Neale was a member of the Maryland Council in 1643 and again in 1644. In 1644, Neale aided Thomas Cornwallis in arresting accused pirate Richard Ingle for anti-royal behaviors. However, both Neale and Cornwallis set Captain Ingle free and were only fined and suspended.

By 1647 he had returned to England leaving his father-in-law, Benjamin Gill, as his attorney and representative in Maryland. During his absence from Maryland he resided in Spain and Portugal, where he engaged in commerce, and was also employed in various affairs by the King and the Duke of York.

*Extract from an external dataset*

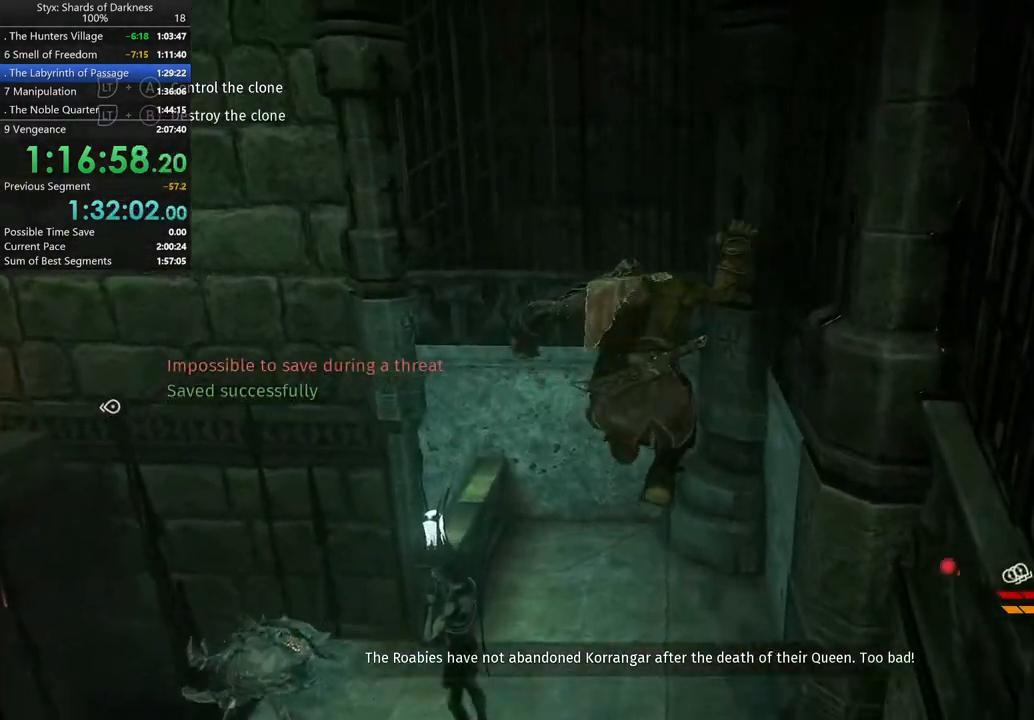
{"buttons": [], "left_stick": "up", "right_stick": "center", "button_events": []}
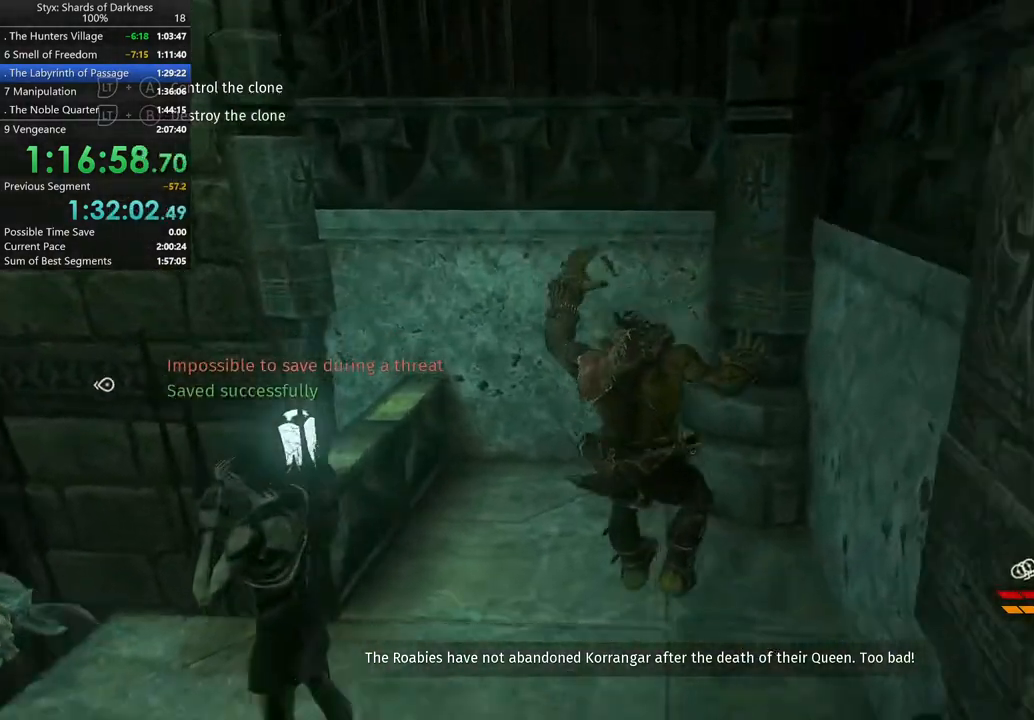
{"buttons": [], "left_stick": "up-right", "right_stick": "left", "button_events": []}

In 1660 he was an agent of Lord Baltimore at Amsterdam to protest against the settlement of Dutch upon the Delaware. On January 9, 1659/60 Lord Baltimore issued a special order, reciting that whereas Neale, formerly an inhabitant of Maryland, has been absent from the province for some years, and now desires to return with his family there to reside and inhabit, he has full leave to do so as also to possess such lands as he has a right to, and to enter and trade freely in any port in Maryland. Neale died in 1684, leaving a will dated November 27, 1683 and proved March 29, 1684.

==Personal life==

Coat of Arms of James Neale

He married Anne Gill, daughter of Benjamin Gill, Gentleman, and Mary Mainwaring (a descendant of Thomas Stanley, King of Mann). Anne Gill served as a lady-in-waiting to Queen Henrietta Maria, wife of King Charles I.

Their children included:

- Henrietta Marie (named after Queen Henrietta Maria)
- James Neale II (he married Elizabeth Lord, daughter of Captain John Lord who was a magistrate in Westmoreland County, Virginia)
- Dorothy Neale
- Anthony Neale
- Jane Neale

==Legacy==
Many of Neale's descendants became Jesuit priests, including Bennett Neale, Archbishop Leonard Neale, Francis Neale, Charles Neale, and William Matthews. One of his descendants, William Gaston Lewis, became a Confederate General in the Civil War.